Comme l’AFMPS l’a déjà indiqué, plusieurs facteurs expliquent l’augmentation du nombre de dépassements de quotas constatés depuis 2025. Ainsi, des informations plus détaillées sont désormais disponibles grâce à la mise en place d’une application dédiée aux notifications de biovigilance. À cela s’ajoutent les signalements spontanés effectués par les centres de fertilité concernant des dépassements constatés au sein de leur propre établissement, ainsi que les nouvelles constatations résultant du renforcement des inspections.
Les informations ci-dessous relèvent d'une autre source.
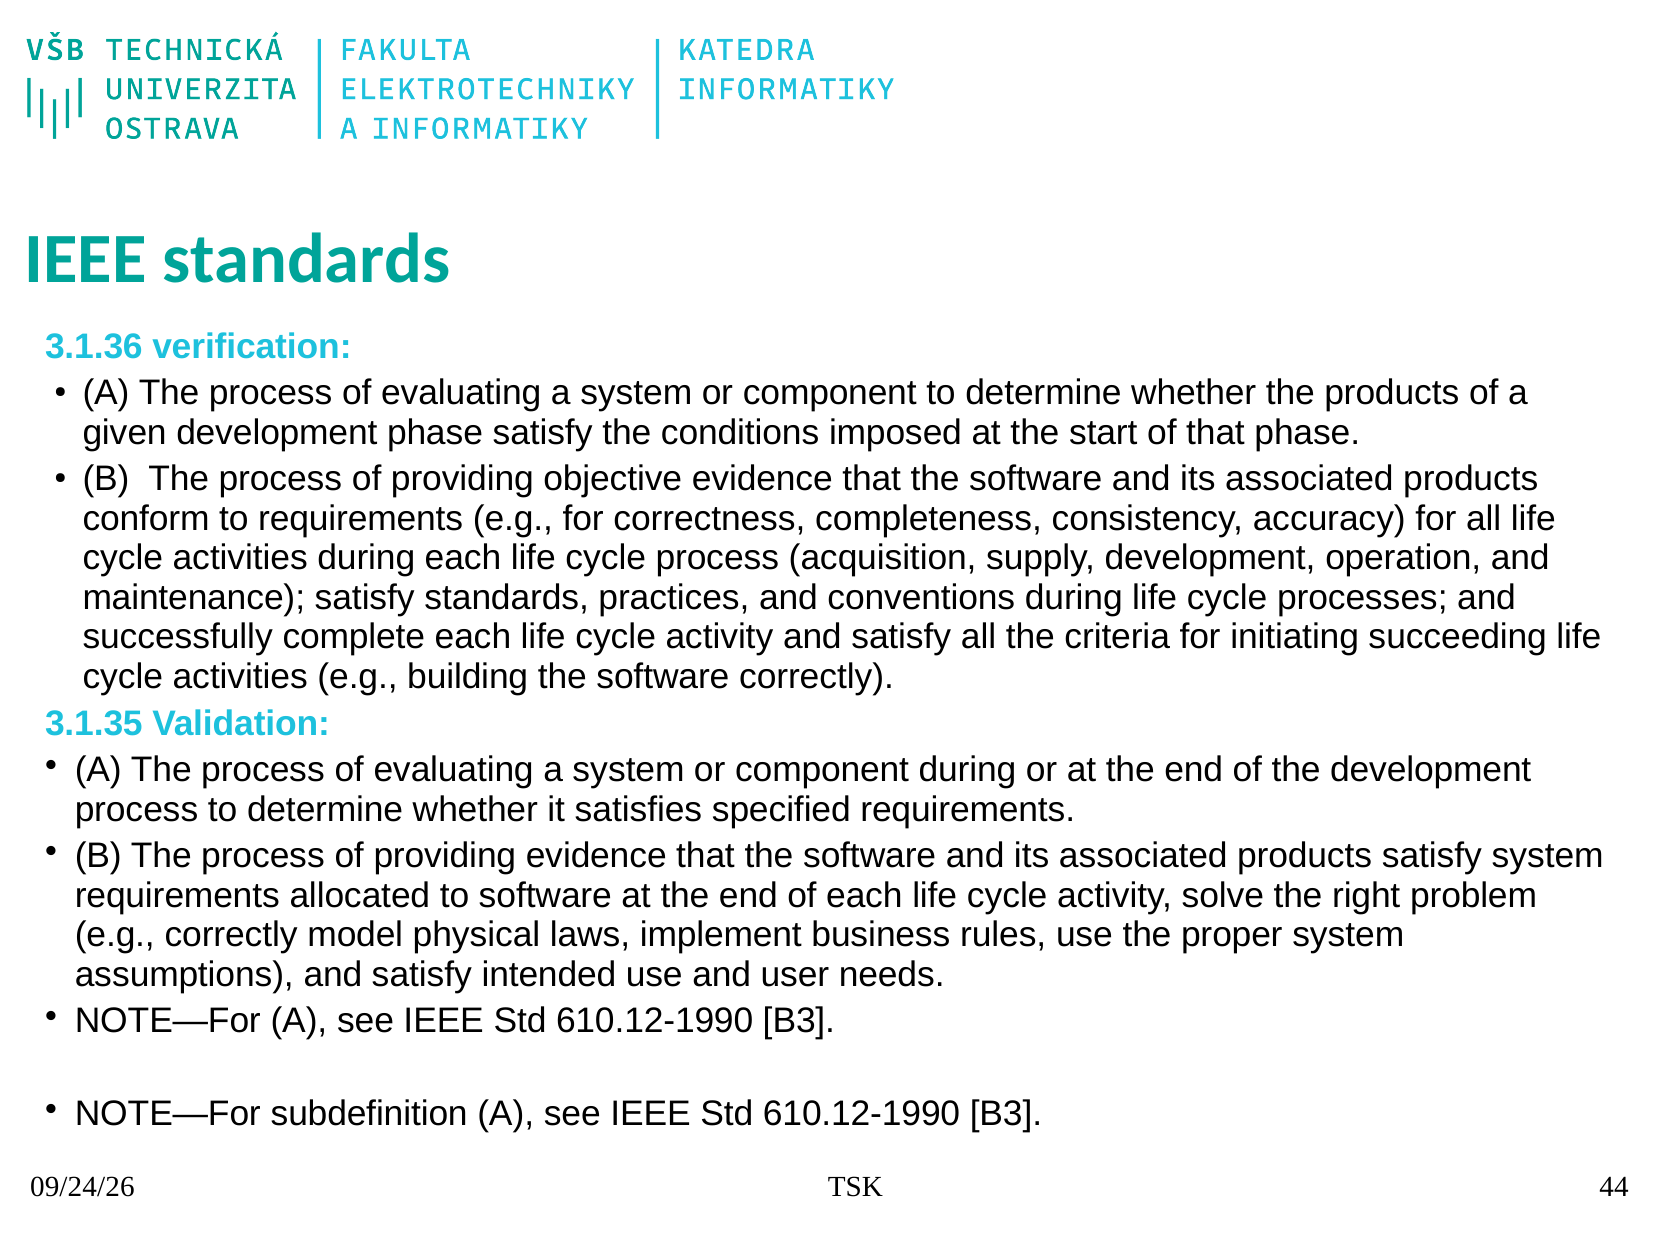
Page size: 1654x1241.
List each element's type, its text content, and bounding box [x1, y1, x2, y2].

picture [26, 31, 894, 139]
title IEEE standards [24, 169, 1629, 300]
list 3.1.36 verification: (A) The process of evaluating a system or component to determine whether the products of a given development phase satisfy the conditions imposed at the start of that phase. (B) The process of providing objective evidence that the software and its associated products conform to requirements (e.g., for correctness, completeness, consistency, accuracy) for all life cycle activities during each life cycle process (acquisition, supply, development, operation, and maintenance); satisfy standards, practices, and conventions during life cycle processes; and successfully complete each life cycle activity and satisfy all the criteria for initiating succeeding life cycle activities (e.g., building the software correctly). 3.1.35 Validation: (A) The process of evaluating a system or component during or at the end of the development process to determine whether it satisfies specified requirements. (B) The process of providing evidence that the software and its associated products satisfy system requirements allocated to software at the end of each life cycle activity, solve the right problem (e.g., correctly model physical laws, implement business rules, use the proper system assumptions), and satisfy intended use and user needs. NOTE—For (A), see IEEE Std 610.12-1990 [B3]. NOTE—For subdefinition (A), see IEEE Std 610.12-1990 [B3]. [30, 318, 1629, 1146]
Par ailleurs, l’AFMPS a déjà souligné que les dépassements de quotas recensés à ce jour, et régulièrement mis à jour sur son site internet, ne reflètent pas encore l’ensemble de la situation réelle. La publication de ces dépassements permet néanmoins à l’Agence de remplir son devoir de transparence envers les citoyens, dans l’attente de la consolidation des données grâce à la mise en œuvre du nouveau registre central des donneurs, qui intégrera des données rétrospectives.
Les récents articles de presse montrent que de tels dépassements sont constatés dans plusieurs pays, ce qui démontre une fois de plus la nécessité d’une approche européenne. La création d’un registre central européen des donneurs et l’harmonisation des quotas applicables dans les différents États membres constituent des outils essentiels pour prévenir les dépassements de quotas, améliorer la traçabilité des dons transfrontaliers et garantir la confiance dans la procréation médicalement assistée ainsi que la qualité de celle-ci. L’Agence continuera à défendre activement ces évolutions auprès des autres autorités et institutions européennes.
Enfin, l’AFMPS poursuit la mise en œuvre de son « Plan de reprise pour la supervision des centres de fertilité » afin de garantir la sécurité, la qualité et l’efficacité des dons de gamètes en Belgique, d’améliorer la transparence du système et de renforcer durablement la protection des familles et des enfants nés grâce à un don.